Additionally, the effects of a menstrual cycle differ massively between different women. Some females face a minimal number of symptoms, whilst others are left bed-bound and facing severe cramps, migraines and/or muscle aches. Therefore, like injuries and other setbacks athletes face individually, period pains become something female athletes are forced to just deal with it.

Her interview has undoubtedly helped start important conversations regarding this taboo topic

Nevertheless, oestrogen – the hormone that regulates and thickens the uterus lining during the menstrual cycle – can increase the elasticity of joints at times. This can lead to athletes being more susceptible to anterior cruciate ligament problems, a notoriously career-threatening injury.

Although there is no easy fix or exact solution to the problems athletes such as Asher-Smith face, her interview has undoubtedly helped start important conversations regarding this taboo topic. The 26-year-old’s smile remained constant throughout her interview, highlighting her acceptance of period pains being unavoidable at times and simply part of being female.
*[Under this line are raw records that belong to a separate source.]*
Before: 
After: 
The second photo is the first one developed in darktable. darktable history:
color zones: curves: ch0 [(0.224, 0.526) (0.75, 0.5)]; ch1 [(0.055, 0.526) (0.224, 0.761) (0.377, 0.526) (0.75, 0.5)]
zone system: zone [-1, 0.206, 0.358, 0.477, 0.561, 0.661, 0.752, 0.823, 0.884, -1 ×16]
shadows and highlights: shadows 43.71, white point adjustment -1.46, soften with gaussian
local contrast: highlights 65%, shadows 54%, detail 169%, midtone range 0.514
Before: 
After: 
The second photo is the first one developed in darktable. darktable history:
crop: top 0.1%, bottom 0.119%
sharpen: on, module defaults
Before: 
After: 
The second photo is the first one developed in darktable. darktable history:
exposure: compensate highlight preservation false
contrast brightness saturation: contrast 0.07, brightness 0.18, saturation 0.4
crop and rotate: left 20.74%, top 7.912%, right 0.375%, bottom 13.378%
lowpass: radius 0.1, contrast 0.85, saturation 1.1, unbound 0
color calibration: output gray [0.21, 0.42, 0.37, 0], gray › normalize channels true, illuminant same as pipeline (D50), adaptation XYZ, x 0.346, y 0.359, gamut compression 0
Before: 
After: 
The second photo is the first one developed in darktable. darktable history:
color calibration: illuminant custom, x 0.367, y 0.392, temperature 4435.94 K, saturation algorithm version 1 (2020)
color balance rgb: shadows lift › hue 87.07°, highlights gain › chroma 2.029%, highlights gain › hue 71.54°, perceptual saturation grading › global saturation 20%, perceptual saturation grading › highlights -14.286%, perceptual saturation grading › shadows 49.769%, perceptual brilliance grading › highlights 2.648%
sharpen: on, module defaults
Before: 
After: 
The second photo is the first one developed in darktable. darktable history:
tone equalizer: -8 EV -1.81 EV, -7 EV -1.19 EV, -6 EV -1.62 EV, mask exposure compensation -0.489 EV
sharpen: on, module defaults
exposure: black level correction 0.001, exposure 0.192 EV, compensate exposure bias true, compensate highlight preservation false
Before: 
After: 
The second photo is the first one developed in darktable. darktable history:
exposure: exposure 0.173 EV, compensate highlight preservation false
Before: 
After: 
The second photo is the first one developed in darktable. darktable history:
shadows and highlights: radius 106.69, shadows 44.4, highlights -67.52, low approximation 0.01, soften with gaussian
This positive mental attitude displayed by the two-time Olympic bronze medallist, despite her 100m disappointment, is a true testament to her resilience as an athlete as she continues to be a role model for thousands of young women and aspiring athletes.

Hopefully, this unfortunate event can be used as leverage, as Asher-Smith stated, towards introducing “more funding” and “research from a sports science perspective”. Such progressive thinking would certainly allow women to prevent menstruation from ever cramping their style and success.